I'm wondering if anyone knows much about Ruby's efficiency with IO#read.
Specifically, I'm wondering about libraries I might use to speed up disk
reads.
To see what I mean, here's some test code that iterates over an
11-megabyte file. All it does is call IO#read on a number of bytes (set
on the command-line) over the entire file, and times it.
start = Time.now
while (fd.read(buf_size))
end
stop = Time.now
puts (stop - start).to_s + " seconds"
#--- EOF
Running this on my system yields:
$ ruby readspeed.rb 4096
0.014 seconds
$ ruby readspeed.rb 1
7.547 seconds
Obviously a big difference! This is a simplified version of the test I
was actually running, which tried to account for the increased amount of
overhead when calling with 1 byte at a time. There's still an
order-of-magnitude difference between the two...reading one byte at a
time is *slow*, slow enough to bog down an entire program.
I know this is supposed to be the case with unbuffered input, such as
the C standard library "read", but isn't IO#read supposed to be
buffered? What's causing this slowdown? I'm writing a class that will
hopefully speed up smaller reads from binary files by explicitly caching
data in memory, but I'm wondering if there are any pre-built (i.e.,
tested) solutions that Ruby programmers might be using.

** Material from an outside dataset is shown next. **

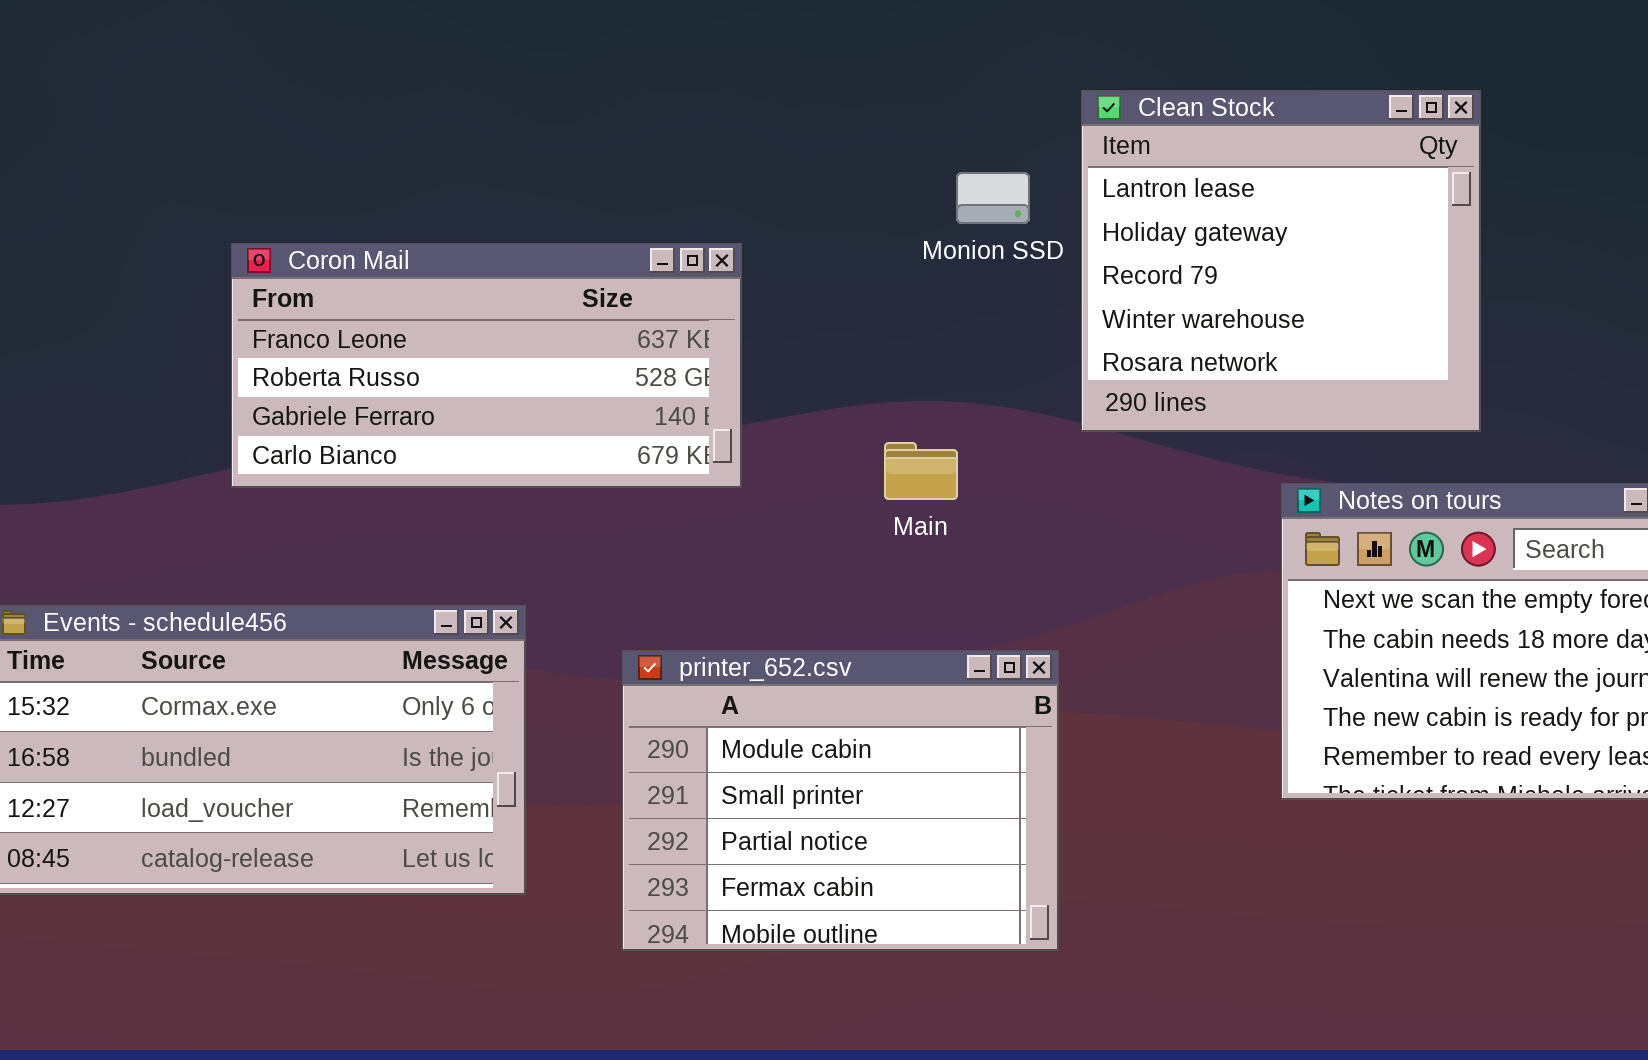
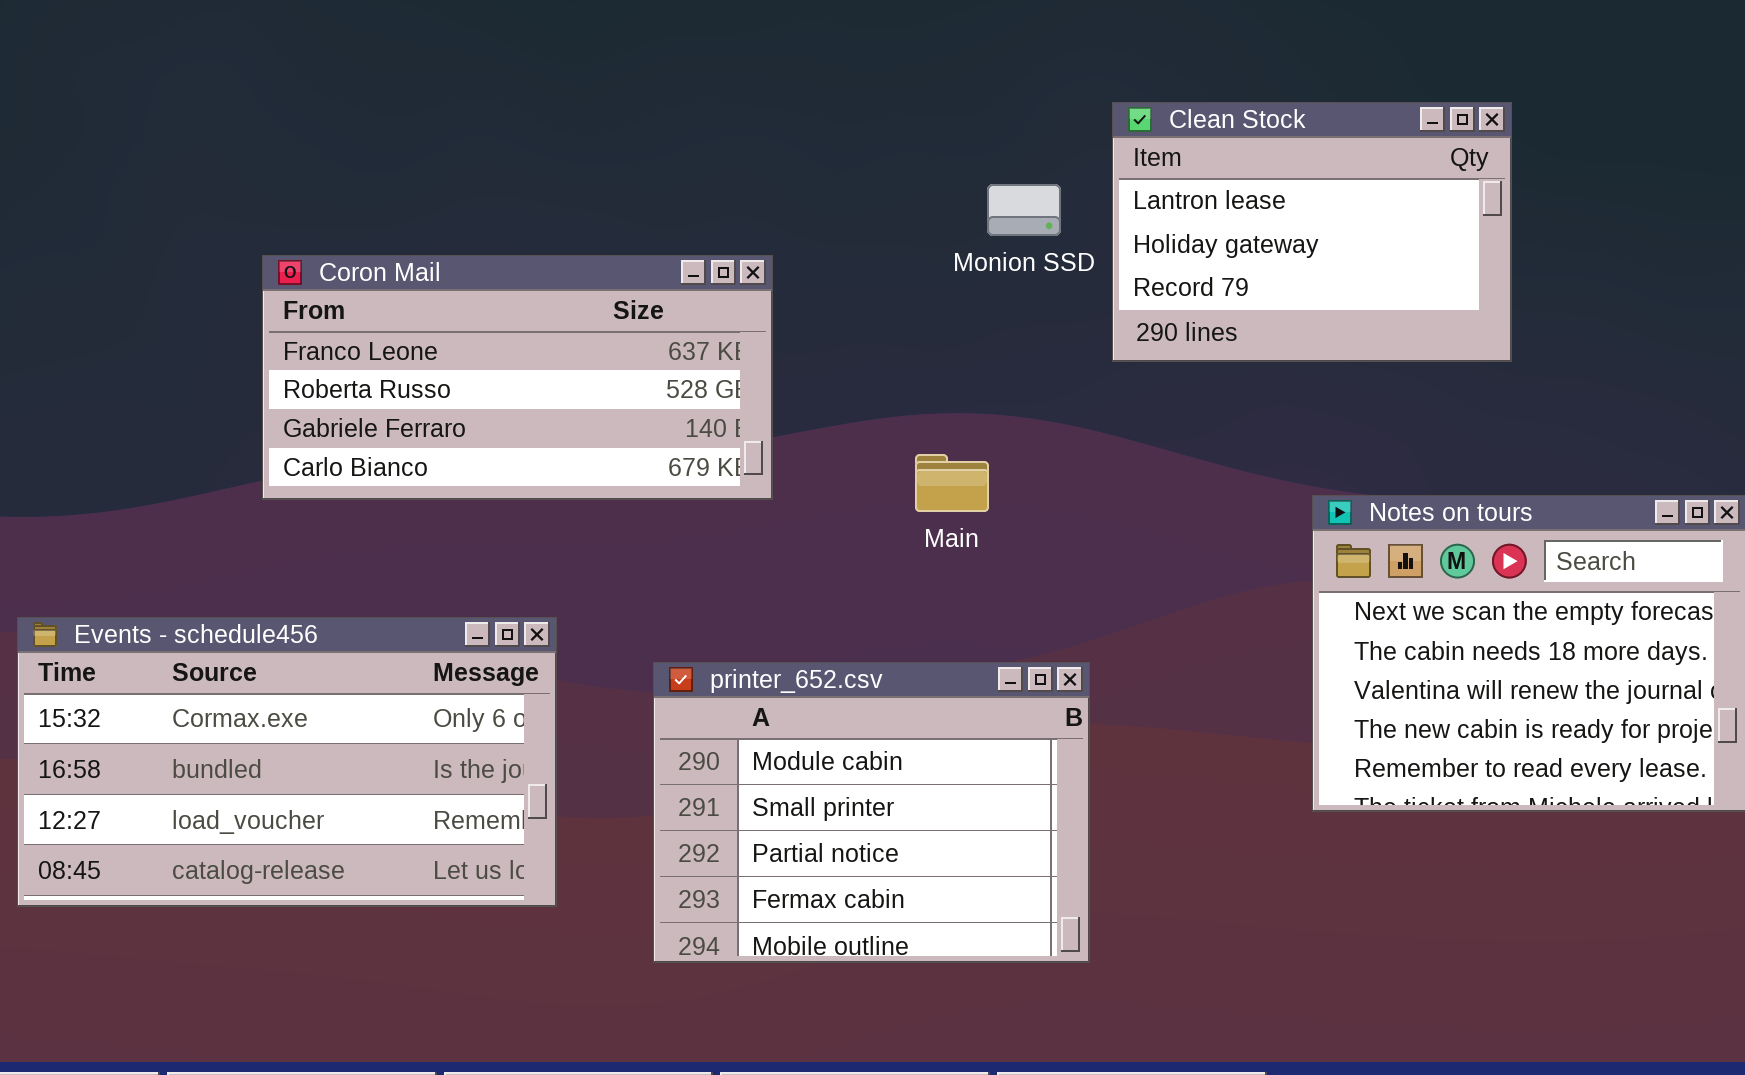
Clean Stock: [1081,90,1481,432] -> [1112,102,1512,362], resized

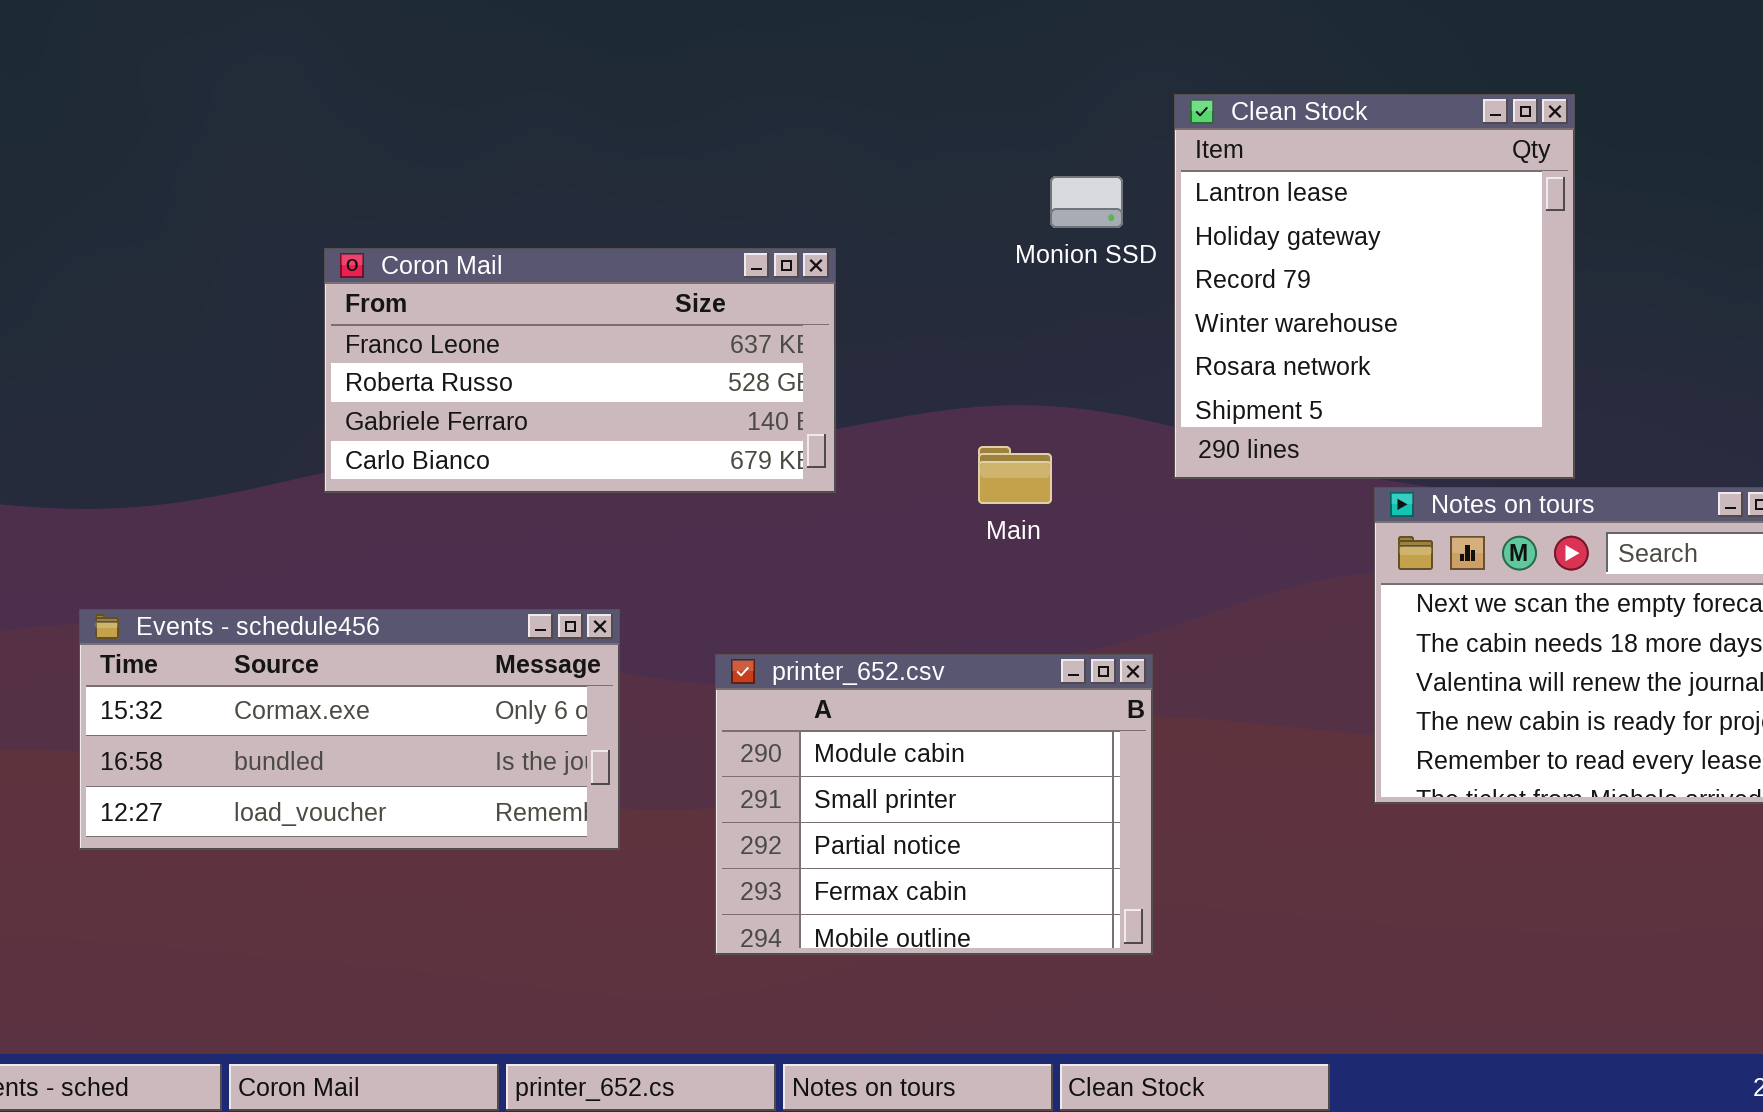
Clean Stock: [1112,102,1512,362] -> [1174,94,1575,479], resized
Events - schedule456: [17,617,557,907] -> [79,609,620,850], resized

I hate it when I put my foot in my mouth. After further testing, I'm
almost entirely sure this is just due to overhead, not a problem with
disk access.
Who would have thought looping 11*2**20 times would incur a performance
hit?
I hate it when I put my foot in my mouth. After further testing, I'm
almost entirely sure this is just due to overhead, not a problem with
disk access.
Who would have thought looping 11*2**20 times would incur a performance
hit?
I believe that Rubinius has less overhead "hit time" -- as long as you
define everything as methods so it can JIT them.
GL!
-rp